Key findings and factual claims cited

  • ASCE 2025 Report Card: national grade C; a $3.7 trillion documented infrastructure funding gap.
  • California-specific infrastructure needs and conditions (examples cited):
    • Roads, wastewater, dams, levees graded poorly; many bridges past design life; congestion and safety costs estimated at $63 billion annually for Californians.
    • Estimated capital needs: ~$20B (Los Angeles water quality over 20 years), $5B (San Diego), $45B (levee rehabilitation), $75B+ (high-speed rail financing).
    • Large portion of dams older than 50 years; significant percentage of bridges structurally deficient or functionally obsolete.

What the resolution would do

  • Formally urge the U.S. Congress to establish a Federal Infrastructure Bank to finance major infrastructure projects.
  • Promote a financing model described in the resolution that:
    • Is modeled on historical national infrastructure banks.
    • Would be capitalized by repurposing existing U.S. Treasury debt (the resolution claims no new federal spending or new federal tax).
    • Would include labor and procurement protections: Davis‑Bacon wage coverage, “Buy American” provisions.
    • Would mandate large-scale minority hiring, prioritize projects in long-term poverty-impacted communities, and ensure disadvantaged business enterprise funding.
  • The resolution lists claimed outcomes if implemented (as presented in the text): creation of 25,000,000 jobs, annual GDP growth of 5%, and large-scale investment across infrastructure sectors.

Who would be affected / targeted

  • Federal policymakers (Congress) — the resolution is non-binding and seeks to influence federal legislation.
  • State and local governments — potential partners and recipients of bank financing for projects.
  • Construction and infrastructure workers and contractors — subject to Davis‑Bacon, Buy American, and contracting priorities for disadvantaged businesses.
  • Communities with long-term poverty and disadvantaged business enterprises — identified beneficiary priorities.

Procedural notes and timeline (from record)

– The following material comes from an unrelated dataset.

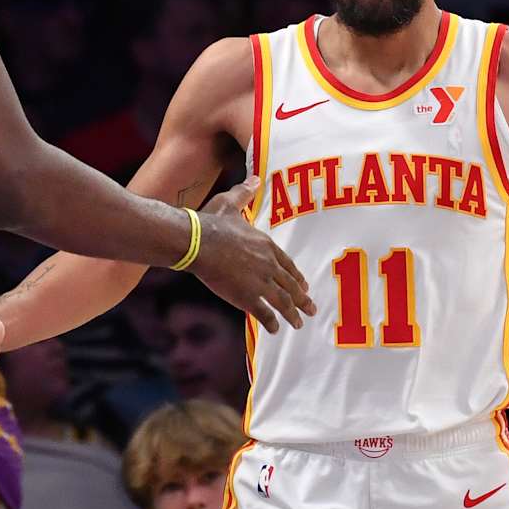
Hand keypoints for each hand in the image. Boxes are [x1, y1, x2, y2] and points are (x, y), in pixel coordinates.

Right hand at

  • Introduced and printed in April–August 2025 (dates in the record vary).
  • Referred to Committee on Transportation (per one action: 2025-08-21: Referred to Com. on TRANS.).
  • Placed on calendar and later laid on the table (4-22-2025: Laid on the table).
  • Fiscal Committee: NO (resolution does not create or appropriate funds).

Limitations / legal effect

  • This is a joint resolution at the state level urging federal action — it does not itself create the Federal Infrastructure Bank nor appropriate funds.
  • The resolution’s substantive claims about H.R. 4052/H.R. 1235, capitalization mechanisms, job creation estimates, and economic growth are assertions included to support the urging and are not legal findings.

Notes on inconsistencies

  • The provided metadata/title referencing “Shared Parenting Day in Wisconsin” conflicts with the resolution text (Federal Infrastructure Bank urging) and with text references to the California Legislature. This indicates a mismatch in the supplied bill header vs. body text. Readers should verify the official bill text and bill number in the relevant legislative database for authoritative content.

Compiled from official sources — confirm details with the bill’s official record.